Saved entries:
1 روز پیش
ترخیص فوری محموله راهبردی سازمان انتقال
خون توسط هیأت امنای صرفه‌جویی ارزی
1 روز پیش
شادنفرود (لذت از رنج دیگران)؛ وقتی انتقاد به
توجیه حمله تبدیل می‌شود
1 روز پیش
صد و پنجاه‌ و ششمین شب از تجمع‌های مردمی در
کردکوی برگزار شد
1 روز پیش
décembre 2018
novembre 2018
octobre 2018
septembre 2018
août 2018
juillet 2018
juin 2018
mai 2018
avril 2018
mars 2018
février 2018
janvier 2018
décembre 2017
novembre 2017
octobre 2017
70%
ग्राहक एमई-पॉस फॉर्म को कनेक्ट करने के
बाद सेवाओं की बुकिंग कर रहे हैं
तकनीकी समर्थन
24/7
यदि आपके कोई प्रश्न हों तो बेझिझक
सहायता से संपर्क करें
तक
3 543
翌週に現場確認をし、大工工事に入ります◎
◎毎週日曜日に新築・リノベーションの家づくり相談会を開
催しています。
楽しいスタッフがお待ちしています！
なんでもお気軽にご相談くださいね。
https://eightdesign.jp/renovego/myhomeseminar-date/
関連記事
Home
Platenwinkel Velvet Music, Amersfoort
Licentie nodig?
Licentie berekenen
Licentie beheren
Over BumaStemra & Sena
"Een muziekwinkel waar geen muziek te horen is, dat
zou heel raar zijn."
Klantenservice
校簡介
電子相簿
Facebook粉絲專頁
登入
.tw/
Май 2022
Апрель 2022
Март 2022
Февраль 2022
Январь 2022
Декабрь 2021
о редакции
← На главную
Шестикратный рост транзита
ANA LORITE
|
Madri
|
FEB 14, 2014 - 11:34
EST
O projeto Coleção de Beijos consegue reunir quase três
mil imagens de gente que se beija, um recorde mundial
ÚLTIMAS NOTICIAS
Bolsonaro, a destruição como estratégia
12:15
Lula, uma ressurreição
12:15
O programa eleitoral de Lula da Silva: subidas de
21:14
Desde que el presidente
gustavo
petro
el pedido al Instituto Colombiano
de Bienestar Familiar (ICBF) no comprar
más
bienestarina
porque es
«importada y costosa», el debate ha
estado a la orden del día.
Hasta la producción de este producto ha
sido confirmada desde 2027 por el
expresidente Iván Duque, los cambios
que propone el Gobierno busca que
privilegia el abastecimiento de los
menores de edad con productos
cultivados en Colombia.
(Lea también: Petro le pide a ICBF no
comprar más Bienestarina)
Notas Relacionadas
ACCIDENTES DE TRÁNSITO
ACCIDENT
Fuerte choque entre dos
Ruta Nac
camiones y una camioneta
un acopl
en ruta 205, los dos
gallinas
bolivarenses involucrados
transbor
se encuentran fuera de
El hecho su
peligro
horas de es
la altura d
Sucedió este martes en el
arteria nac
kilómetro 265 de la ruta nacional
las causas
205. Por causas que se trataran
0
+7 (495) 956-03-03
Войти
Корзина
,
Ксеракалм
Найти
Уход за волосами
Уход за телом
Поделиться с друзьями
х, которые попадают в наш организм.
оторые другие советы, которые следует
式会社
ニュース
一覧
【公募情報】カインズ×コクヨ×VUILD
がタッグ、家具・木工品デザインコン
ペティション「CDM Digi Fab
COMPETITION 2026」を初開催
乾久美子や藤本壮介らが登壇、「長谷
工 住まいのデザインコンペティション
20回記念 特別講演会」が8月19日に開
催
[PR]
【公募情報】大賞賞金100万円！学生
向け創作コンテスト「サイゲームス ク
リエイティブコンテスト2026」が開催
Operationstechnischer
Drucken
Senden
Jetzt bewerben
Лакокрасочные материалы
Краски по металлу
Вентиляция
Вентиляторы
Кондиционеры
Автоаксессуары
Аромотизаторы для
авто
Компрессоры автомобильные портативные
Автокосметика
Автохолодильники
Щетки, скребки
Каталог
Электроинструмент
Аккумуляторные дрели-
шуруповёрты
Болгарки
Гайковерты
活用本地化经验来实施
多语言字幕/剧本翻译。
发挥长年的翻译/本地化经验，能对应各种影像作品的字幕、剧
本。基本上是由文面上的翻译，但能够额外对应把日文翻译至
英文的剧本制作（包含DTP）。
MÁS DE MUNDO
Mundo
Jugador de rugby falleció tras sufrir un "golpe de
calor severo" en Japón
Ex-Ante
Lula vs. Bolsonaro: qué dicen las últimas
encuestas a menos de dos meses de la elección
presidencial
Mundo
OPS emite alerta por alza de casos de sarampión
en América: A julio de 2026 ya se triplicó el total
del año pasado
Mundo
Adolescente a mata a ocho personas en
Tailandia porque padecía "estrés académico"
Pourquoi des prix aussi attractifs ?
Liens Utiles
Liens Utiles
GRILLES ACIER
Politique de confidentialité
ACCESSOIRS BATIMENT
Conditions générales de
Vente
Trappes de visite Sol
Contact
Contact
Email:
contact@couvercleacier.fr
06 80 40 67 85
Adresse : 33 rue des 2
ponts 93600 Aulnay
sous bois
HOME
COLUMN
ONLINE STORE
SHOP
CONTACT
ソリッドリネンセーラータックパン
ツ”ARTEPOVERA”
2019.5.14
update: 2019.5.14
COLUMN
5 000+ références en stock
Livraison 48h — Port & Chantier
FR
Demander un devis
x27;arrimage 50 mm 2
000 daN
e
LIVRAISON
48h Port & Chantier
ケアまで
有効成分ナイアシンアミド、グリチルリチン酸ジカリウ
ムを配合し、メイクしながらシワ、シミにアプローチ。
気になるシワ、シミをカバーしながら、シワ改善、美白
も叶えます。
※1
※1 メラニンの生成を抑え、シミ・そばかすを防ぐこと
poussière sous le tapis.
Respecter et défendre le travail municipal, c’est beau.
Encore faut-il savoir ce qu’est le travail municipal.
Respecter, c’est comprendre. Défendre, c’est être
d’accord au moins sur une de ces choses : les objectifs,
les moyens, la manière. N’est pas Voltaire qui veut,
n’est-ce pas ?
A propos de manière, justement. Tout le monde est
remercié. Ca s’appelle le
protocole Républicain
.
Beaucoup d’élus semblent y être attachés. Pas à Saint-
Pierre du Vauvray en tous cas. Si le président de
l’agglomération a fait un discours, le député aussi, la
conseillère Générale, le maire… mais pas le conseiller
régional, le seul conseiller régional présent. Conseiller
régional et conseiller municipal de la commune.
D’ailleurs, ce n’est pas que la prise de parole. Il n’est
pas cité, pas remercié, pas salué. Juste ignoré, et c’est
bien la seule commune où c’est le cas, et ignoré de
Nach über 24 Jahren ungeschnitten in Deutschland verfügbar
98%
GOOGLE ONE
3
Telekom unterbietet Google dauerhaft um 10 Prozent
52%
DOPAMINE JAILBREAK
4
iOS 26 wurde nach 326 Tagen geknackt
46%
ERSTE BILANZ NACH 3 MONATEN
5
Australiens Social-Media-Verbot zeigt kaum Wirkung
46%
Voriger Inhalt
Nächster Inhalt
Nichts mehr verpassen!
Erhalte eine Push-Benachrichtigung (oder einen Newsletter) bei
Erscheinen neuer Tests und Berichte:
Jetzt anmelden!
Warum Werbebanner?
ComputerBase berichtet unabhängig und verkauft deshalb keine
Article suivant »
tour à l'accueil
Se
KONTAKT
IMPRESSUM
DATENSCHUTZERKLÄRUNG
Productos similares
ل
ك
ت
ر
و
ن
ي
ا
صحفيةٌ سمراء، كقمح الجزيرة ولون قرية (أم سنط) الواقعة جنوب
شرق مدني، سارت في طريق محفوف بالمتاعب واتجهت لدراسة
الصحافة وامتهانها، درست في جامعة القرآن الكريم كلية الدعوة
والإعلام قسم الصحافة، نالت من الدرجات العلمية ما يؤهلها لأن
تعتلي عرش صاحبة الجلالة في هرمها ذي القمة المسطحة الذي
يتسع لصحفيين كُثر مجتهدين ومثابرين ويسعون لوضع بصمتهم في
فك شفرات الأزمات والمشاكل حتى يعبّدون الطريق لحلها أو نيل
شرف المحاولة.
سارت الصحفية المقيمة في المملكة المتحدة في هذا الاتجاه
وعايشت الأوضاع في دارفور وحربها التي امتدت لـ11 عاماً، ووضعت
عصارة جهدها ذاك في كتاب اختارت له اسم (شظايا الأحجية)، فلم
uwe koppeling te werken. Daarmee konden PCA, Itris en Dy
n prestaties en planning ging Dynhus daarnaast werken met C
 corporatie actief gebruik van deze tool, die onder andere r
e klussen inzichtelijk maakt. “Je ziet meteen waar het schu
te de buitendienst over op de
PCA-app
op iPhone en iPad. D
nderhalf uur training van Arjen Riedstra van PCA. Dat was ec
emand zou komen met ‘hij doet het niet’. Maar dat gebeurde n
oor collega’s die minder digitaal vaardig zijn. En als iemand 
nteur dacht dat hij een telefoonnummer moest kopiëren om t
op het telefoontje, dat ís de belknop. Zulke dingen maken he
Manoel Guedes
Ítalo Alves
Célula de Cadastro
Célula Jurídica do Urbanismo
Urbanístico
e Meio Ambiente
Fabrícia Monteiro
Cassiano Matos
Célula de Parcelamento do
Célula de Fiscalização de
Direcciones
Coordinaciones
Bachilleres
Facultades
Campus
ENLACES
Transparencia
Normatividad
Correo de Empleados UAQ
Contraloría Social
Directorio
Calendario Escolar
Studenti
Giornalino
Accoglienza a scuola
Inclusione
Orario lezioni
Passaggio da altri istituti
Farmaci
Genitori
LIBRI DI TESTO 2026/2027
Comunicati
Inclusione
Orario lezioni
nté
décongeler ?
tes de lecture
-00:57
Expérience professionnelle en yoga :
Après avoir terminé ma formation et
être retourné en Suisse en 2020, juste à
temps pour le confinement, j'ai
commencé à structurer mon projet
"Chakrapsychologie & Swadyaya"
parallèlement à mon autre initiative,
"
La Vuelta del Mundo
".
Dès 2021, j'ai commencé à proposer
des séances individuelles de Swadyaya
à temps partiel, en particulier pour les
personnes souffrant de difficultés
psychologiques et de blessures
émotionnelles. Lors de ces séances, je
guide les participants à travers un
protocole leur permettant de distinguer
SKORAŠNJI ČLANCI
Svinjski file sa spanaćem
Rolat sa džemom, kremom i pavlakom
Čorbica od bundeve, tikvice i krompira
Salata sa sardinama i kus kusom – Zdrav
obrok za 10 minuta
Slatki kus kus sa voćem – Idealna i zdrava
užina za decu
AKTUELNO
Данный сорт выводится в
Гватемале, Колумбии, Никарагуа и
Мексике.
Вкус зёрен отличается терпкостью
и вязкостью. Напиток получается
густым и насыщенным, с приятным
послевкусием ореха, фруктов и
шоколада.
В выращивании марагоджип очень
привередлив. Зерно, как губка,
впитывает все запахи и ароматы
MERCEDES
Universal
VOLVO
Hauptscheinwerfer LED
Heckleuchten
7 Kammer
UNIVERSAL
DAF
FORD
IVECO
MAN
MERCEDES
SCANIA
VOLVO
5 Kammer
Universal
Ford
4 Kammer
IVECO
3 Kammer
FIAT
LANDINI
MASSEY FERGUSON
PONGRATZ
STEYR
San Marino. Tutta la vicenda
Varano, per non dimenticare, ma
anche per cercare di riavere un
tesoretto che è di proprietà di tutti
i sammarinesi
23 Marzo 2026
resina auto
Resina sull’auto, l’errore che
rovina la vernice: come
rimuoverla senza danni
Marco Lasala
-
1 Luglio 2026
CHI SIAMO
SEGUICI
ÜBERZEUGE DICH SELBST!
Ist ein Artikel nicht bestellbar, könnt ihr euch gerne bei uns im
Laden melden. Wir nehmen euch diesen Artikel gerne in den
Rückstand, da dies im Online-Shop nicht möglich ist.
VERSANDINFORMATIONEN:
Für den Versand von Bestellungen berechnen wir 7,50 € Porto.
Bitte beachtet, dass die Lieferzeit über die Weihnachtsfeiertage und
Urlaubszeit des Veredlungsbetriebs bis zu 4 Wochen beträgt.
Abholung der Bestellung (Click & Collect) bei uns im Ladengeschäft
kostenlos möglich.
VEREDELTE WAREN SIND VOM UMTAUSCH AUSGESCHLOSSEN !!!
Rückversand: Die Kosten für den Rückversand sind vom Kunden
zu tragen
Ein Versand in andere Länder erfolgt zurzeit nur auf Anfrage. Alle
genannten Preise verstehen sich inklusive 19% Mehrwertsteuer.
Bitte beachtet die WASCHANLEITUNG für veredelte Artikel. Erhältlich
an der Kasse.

• _ABOUT THIS TASK_
Could you restate, word for word, the lines above from the one with "remercié. Ca s’appelle le" to the one with "pas cité, pas", both included?

• _FINAL ANSWER_
remercié. Ca s’appelle le
protocole Républicain
.
Beaucoup d’élus semblent y être attachés. Pas à Saint-
Pierre du Vauvray en tous cas. Si le président de
l’agglomération a fait un discours, le député aussi, la
conseillère Générale, le maire… mais pas le conseiller
régional, le seul conseiller régional présent. Conseiller
régional et conseiller municipal de la commune.
D’ailleurs, ce n’est pas que la prise de parole. Il n’est
pas cité, pas remercié, pas salué. Juste ignoré, et c’est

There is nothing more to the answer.